Given records:
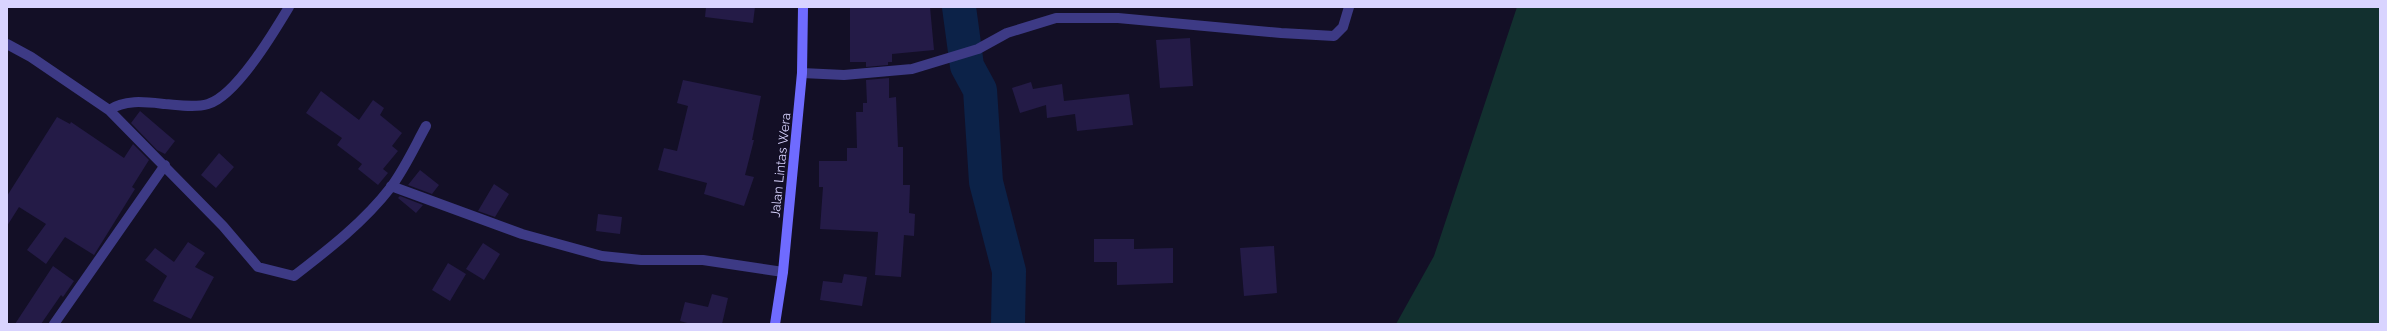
<svg xmlns="http://www.w3.org/2000/svg" width="2387" height="331" font-family="Raleway,sans-serif">
<style>
.green{fill:#12302f}
.lines{fill:none;stroke-linecap:round;stroke-linejoin:round}
.river{stroke:#0c2248;stroke-width:34}
.building{fill:#241b47}
.minor{stroke:#3d3a85;stroke-width:10}
.secondary{stroke:#6f6bff;stroke-width:10}
.labels{text-anchor:middle;stroke-width:3;stroke-linejoin:round;paint-order:stroke}
.street-label{font-size:13px;fill:#d9d4ff;stroke:#130f26}
</style>
<rect width="100%" height="100%" fill="#130f26"/>
<path class="green" d="M 1517,7 L 2380,7 L 2380,324 L 1396,324 L 1434,256 Z"/>
<g class="lines">
<path class="river" d="M 959,7 L 967,66 L 980,90 L 986,182 L 1009,271 L 1008,324"/>
</g>
<path class="building" d="M 706,7 L 755,7 L 753,23 L 705,17 Z
M 850,7 L 930,7 L 934,50 L 892,54 L 892,62 L 888,62 L 888,65 L 866,67 L 866,62 L 850,62 Z
M 1190,38 L 1193,86 L 1160,88 L 1156,40 Z
M 889,78 L 889,98 L 896,97 L 898,147 L 903,147 L 903,185 L 910,185 L 909,213 L 915,214 L 914,236 L 904,235 L 901,277 L 875,275 L 878,232 L 820,229 L 823,187 L 819,187 L 819,161 L 847,161 L 847,148 L 857,148 L 856,112 L 863,112 L 863,103 L 867,103 L 866,80 Z
M 683,80 L 761,96 L 752,140 L 754,140 L 745,175 L 754,177 L 744,206 L 704,194 L 707,183 L 658,170 L 664,148 L 677,151 L 688,106 L 677,103 Z
M 1031,82 L 1033,89 L 1062,84 L 1064,101 L 1129,94 L 1133,125 L 1077,131 L 1075,114 L 1047,118 L 1046,105 L 1020,113 L 1012,88 Z
M 321,91 L 359,120 L 373,100 L 384,108 L 380,115 L 402,133 L 392,146 L 398,151 L 383,169 L 388,173 L 378,185 L 358,169 L 362,164 L 337,145 L 342,138 L 306,113 Z
M 140,111 L 175,141 L 165,154 L 157,150 L 131,123 Z
M 57,117 L 70,124 L 71,122 L 124,158 L 133,144 L 149,160 L 132,187 L 135,189 L 94,255 L 65,237 L 46,264 L 27,250 L 46,224 L 19,207 L 7,226 L 7,196 Z
M 219,153 L 234,167 L 216,188 L 201,175 Z
M 420,170 L 439,185 L 432,194 L 408,185 Z
M 494,184 L 509,194 L 495,217 L 478,211 Z
M 400,196 L 423,205 L 416,213 L 398,198 Z
M 598,214 L 622,217 L 620,234 L 596,231 Z
M 1094,239 L 1134,239 L 1134,249 L 1173,248 L 1173,283 L 1117,285 L 1117,262 L 1094,262 Z
M 188,242 L 205,253 L 195,267 L 214,277 L 191,319 L 153,301 L 167,276 L 145,260 L 155,248 L 174,262 Z
M 483,243 L 500,254 L 484,280 L 466,269 Z
M 1274,246 L 1277,293 L 1244,296 L 1240,248 Z
M 448,263 L 466,274 L 450,301 L 432,290 Z
M 53,266 L 74,281 L 63,297 L 61,295 L 41,324 L 15,324 Z
M 844,274 L 867,277 L 862,306 L 820,300 L 823,281 L 842,283 Z
M 712,294 L 728,298 L 722,324 L 691,324 L 680,321 L 685,302 L 708,307 Z"/>
<g class="lines">
<path class="minor" d="M 7,44 L 31,57 L 109,110 L 223,226 L 258,267 L 294,276 C 329,249 364,222 391,187 C 405,168 415,146 426,126
M 802,73 L 844,75 L 912,69 L 978,49 L 1007,33 L 1056,18 L 1118,18 L 1281,33 L 1334,36 L 1343,27 L 1349,7
M 109,110 C 125,99 146,102 165,104 C 178,105 195,108 208,104 C 236,96 274,32 289,7
M 391,186 L 522,234 L 602,256 L 641,260 L 703,260 L 783,272
M 54,324 L 165,165"/>
<path class="secondary" d="M 775,324 L 783,272 L 802,73 L 803,7"/>
</g>
<g class="labels">
<g class="street-label">
<text transform="translate(780 165) rotate(-84)" y="5">Jalan Lintas Wera</text>
</g>
</g>
<rect width="2387" height="331" fill="none" stroke="#d9d4ff" stroke-width="16"/>
</svg>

To do: Each entry above should be copied exactly. The pictures should not.

Result below:
<svg xmlns="http://www.w3.org/2000/svg" width="2387" height="331" font-family="Raleway,sans-serif">
<style>
.green{fill:#12302f}
.lines{fill:none;stroke-linecap:round;stroke-linejoin:round}
.river{stroke:#0c2248;stroke-width:34}
.building{fill:#241b47}
.minor{stroke:#3d3a85;stroke-width:10}
.secondary{stroke:#6f6bff;stroke-width:10}
.labels{text-anchor:middle;stroke-width:3;stroke-linejoin:round;paint-order:stroke}
.street-label{font-size:13px;fill:#d9d4ff;stroke:#130f26}
</style>
<rect width="100%" height="100%" fill="#130f26"/>
<path class="green" d="M 1517,7 L 2380,7 L 2380,324 L 1396,324 L 1434,256 Z"/>
<g class="lines">
<path class="river" d="M 959,7 L 967,66 L 980,90 L 986,182 L 1009,271 L 1008,324"/>
</g>
<path class="building" d="M 706,7 L 755,7 L 753,23 L 705,17 Z
M 850,7 L 930,7 L 934,50 L 892,54 L 892,62 L 888,62 L 888,65 L 866,67 L 866,62 L 850,62 Z
M 1190,38 L 1193,86 L 1160,88 L 1156,40 Z
M 889,78 L 889,98 L 896,97 L 898,147 L 903,147 L 903,185 L 910,185 L 909,213 L 915,214 L 914,236 L 904,235 L 901,277 L 875,275 L 878,232 L 820,229 L 823,187 L 819,187 L 819,161 L 847,161 L 847,148 L 857,148 L 856,112 L 863,112 L 863,103 L 867,103 L 866,80 Z
M 683,80 L 761,96 L 752,140 L 754,140 L 745,175 L 754,177 L 744,206 L 704,194 L 707,183 L 658,170 L 664,148 L 677,151 L 688,106 L 677,103 Z
M 1031,82 L 1033,89 L 1062,84 L 1064,101 L 1129,94 L 1133,125 L 1077,131 L 1075,114 L 1047,118 L 1046,105 L 1020,113 L 1012,88 Z
M 321,91 L 359,120 L 373,100 L 384,108 L 380,115 L 402,133 L 392,146 L 398,151 L 383,169 L 388,173 L 378,185 L 358,169 L 362,164 L 337,145 L 342,138 L 306,113 Z
M 140,111 L 175,141 L 165,154 L 157,150 L 131,123 Z
M 57,117 L 70,124 L 71,122 L 124,158 L 133,144 L 149,160 L 132,187 L 135,189 L 94,255 L 65,237 L 46,264 L 27,250 L 46,224 L 19,207 L 7,226 L 7,196 Z
M 219,153 L 234,167 L 216,188 L 201,175 Z
M 420,170 L 439,185 L 432,194 L 408,185 Z
M 494,184 L 509,194 L 495,217 L 478,211 Z
M 400,196 L 423,205 L 416,213 L 398,198 Z
M 598,214 L 622,217 L 620,234 L 596,231 Z
M 1094,239 L 1134,239 L 1134,249 L 1173,248 L 1173,283 L 1117,285 L 1117,262 L 1094,262 Z
M 188,242 L 205,253 L 195,267 L 214,277 L 191,319 L 153,301 L 167,276 L 145,260 L 155,248 L 174,262 Z
M 483,243 L 500,254 L 484,280 L 466,269 Z
M 1274,246 L 1277,293 L 1244,296 L 1240,248 Z
M 448,263 L 466,274 L 450,301 L 432,290 Z
M 53,266 L 74,281 L 63,297 L 61,295 L 41,324 L 15,324 Z
M 844,274 L 867,277 L 862,306 L 820,300 L 823,281 L 842,283 Z
M 712,294 L 728,298 L 722,324 L 691,324 L 680,321 L 685,302 L 708,307 Z"/>
<g class="lines">
<path class="minor" d="M 7,44 L 31,57 L 109,110 L 223,226 L 258,267 L 294,276 C 329,249 364,222 391,187 C 405,168 415,146 426,126
M 802,73 L 844,75 L 912,69 L 978,49 L 1007,33 L 1056,18 L 1118,18 L 1281,33 L 1334,36 L 1343,27 L 1349,7
M 109,110 C 125,99 146,102 165,104 C 178,105 195,108 208,104 C 236,96 274,32 289,7
M 391,186 L 522,234 L 602,256 L 641,260 L 703,260 L 783,272
M 54,324 L 165,165"/>
<path class="secondary" d="M 775,324 L 783,272 L 802,73 L 803,7"/>
</g>
<g class="labels">
<g class="street-label">
<text transform="translate(780 165) rotate(-84)" y="5">Jalan Lintas Wera</text>
</g>
</g>
<rect width="2387" height="331" fill="none" stroke="#d9d4ff" stroke-width="16"/>
</svg>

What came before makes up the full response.